“The truth will set you free”, if you still believe in it
“The truth will set you free”, if you still believe in it
by Chris Chatteris SJ
There was a time when totalitarian propaganda was utopian. Vast posters of happy peasants, workers, and soldiers marching towards a brave new world were designed to be awe-inspiring and motivate the masses to sacrifice themselves for the collective and its future. If one cares to book a time-travel holiday, one can still experience this retro-Stalinist approach to political persuasion in North Korea!
As Anne Applebaum points out in her book Autocracy, Inc.: The Dictators Who Want to Run the World, the problem with this approach is that people can see the obvious discrepancy between the cutout characters in the posters and themselves, so it doesn’t really work. All those North Koreans waving frantically at the “Dear Leader” are probably doing so more out of fear than out of a conviction that they are on a glorious road to a proletarian paradise.

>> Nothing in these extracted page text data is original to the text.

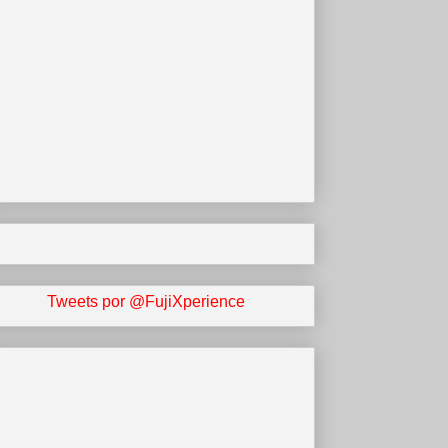
Tweets por @FujiXperience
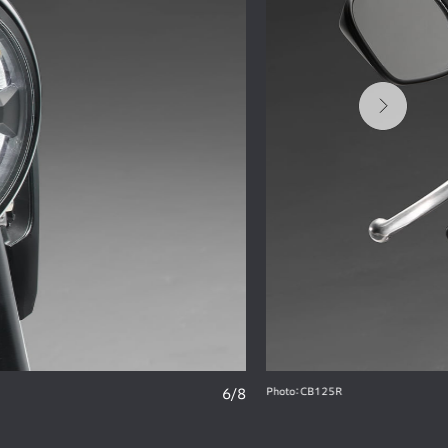
Photo：CB125R
6
/
8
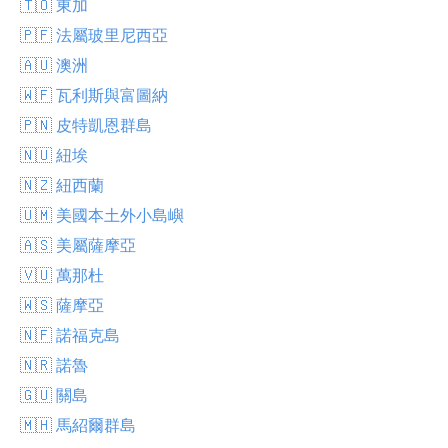
🇹🇴 東加
🇵🇫 法屬玻里尼西亞
🇦🇺 澳洲
🇼🇫 瓦利斯與富圖納
🇵🇳 皮特凱恩群島
🇳🇺 紐埃
🇳🇿 紐西蘭
🇺🇲 美國本土外小島嶼
🇦🇸 美屬薩摩亞
🇻🇺 萬那杜
🇼🇸 薩摩亞
🇳🇫 諾福克島
🇳🇷 諾魯
🇬🇺 關島
🇲🇭 馬紹爾群島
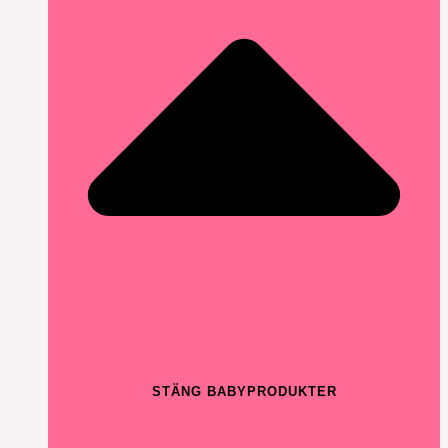
STÄNG BABYPRODUKTER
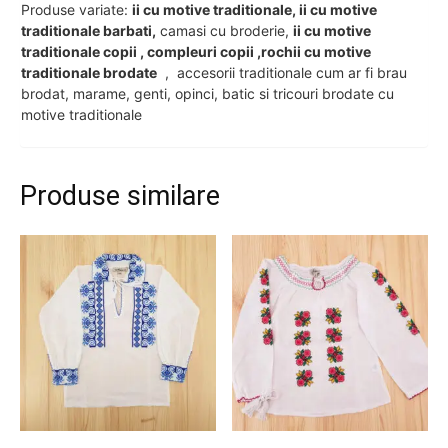
Produse variate:
ii cu motive traditionale, ii cu motive
traditionale barbati,
camasi cu broderie,
ii cu motive
traditionale copii , compleuri copii ,rochii cu motive
traditionale brodate
, accesorii traditionale cum ar fi brau
brodat, marame, genti, opinci, batic si tricouri brodate cu
motive traditionale
Produse similare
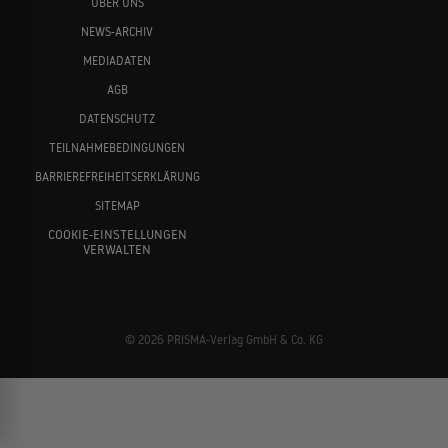
ÜBER UNS
NEWS-ARCHIV
MEDIADATEN
AGB
DATENSCHUTZ
TEILNAHMEBEDINGUNGEN
BARRIEREFREIHEITSERKLÄRUNG
SITEMAP
COOKIE-EINSTELLUNGEN
VERWALTEN
© 2026 PRISMA-Verlag GmbH & Co. KG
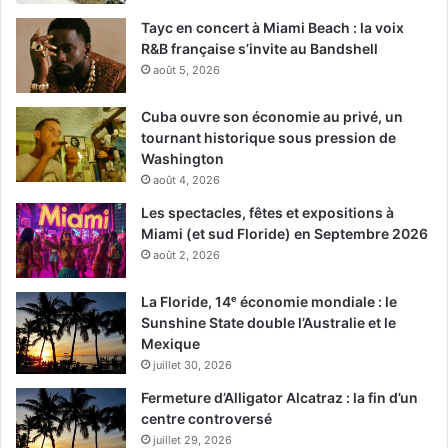
Tayc en concert à Miami Beach : la voix
R&B française s’invite au Bandshell
août 5, 2026
Cuba ouvre son économie au privé, un
tournant historique sous pression de
Washington
août 4, 2026
Les spectacles, fêtes et expositions à
Miami (et sud Floride) en Septembre 2026
août 2, 2026
La Floride, 14ᵉ économie mondiale : le
Sunshine State double l’Australie et le
Mexique
juillet 30, 2026
Fermeture d’Alligator Alcatraz : la fin d’un
centre controversé
juillet 29, 2026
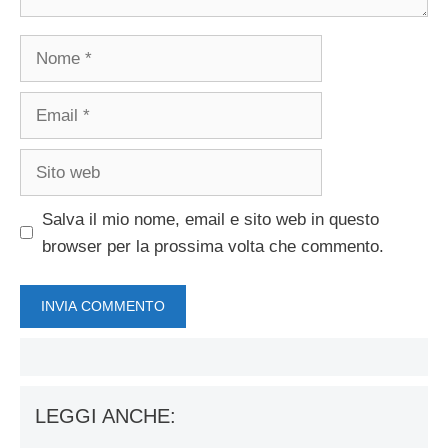
Nome
Email
Sito
web
Salva il mio nome, email e sito web in questo
browser per la prossima volta che commento.
LEGGI ANCHE:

Post-totalitarian regimes, Applebaum argues, have moved on from such unsophisticated stuff. Propaganda today is altogether more cynical. Rather than being stirring, inspiring and ideological, it aims at being cynical, depressing and apolitical. It works to convince people that there’s no point in getting excited about the possibility of a better future based on a superior political system. Rather, just get on with making a living and cultivating one’s private life and leave the politics to the powerful technocrats.
It’s an implicit social contract – in exchange for being apolitical, the state will look after your security and ensure a modest but steady increase in your material well-being.
For those who might be inclined to be curious and even critical, the message is that the search for truth, like resistance, is futile. The most effective way this message is conveyed is through the ‘firehose of falsehoods’. When something embarrassing happens, the regime’s propaganda apparatus pumps out a whole slew of possible explanations designed not only to confuse the people but also to force them to the post-truth conclusion that there is no such thing as truth or that if there is, it’s impossible to find.
If, for example, a journalist who is critical of the government is shot dead in the street, it is suggested that she may have been the victim of a jealous lover or that her work had brought her too close to violent members of the criminal underworld, or that she staged the shooting herself to commit suicide in a way that would discredit the state. And so on. It works. We see it in the passive and depoliticised population of a society like Russia.
But we also see signs of it in the jaded, postmodern cynicism that is not uncommon today in traditionally democratic societies. The taste for algorithm-driven conspiracy theories is a straw in the wind. Democratic societies’ reticence to regulate social media that distort facts and invent ‘alternative facts’ (‘lies’ in old speak) threatens to undermine the democratic project, for the search for truth always underpins the struggle for democracy.
This must include the truth of history. According to Marx, ‘If you can cut the people off from their history, then they can be easily persuaded’. I worry when I note how students are emerging from secondary and even tertiary education with such a poor grasp of history that Marx’s dictum describes them well.
Pope Francis’ recent short letter on the importance of knowing our history is good background reading for an ‘examen’ of our position on truth and the possibility of finding it in the postmodern, post-truth air we breathe.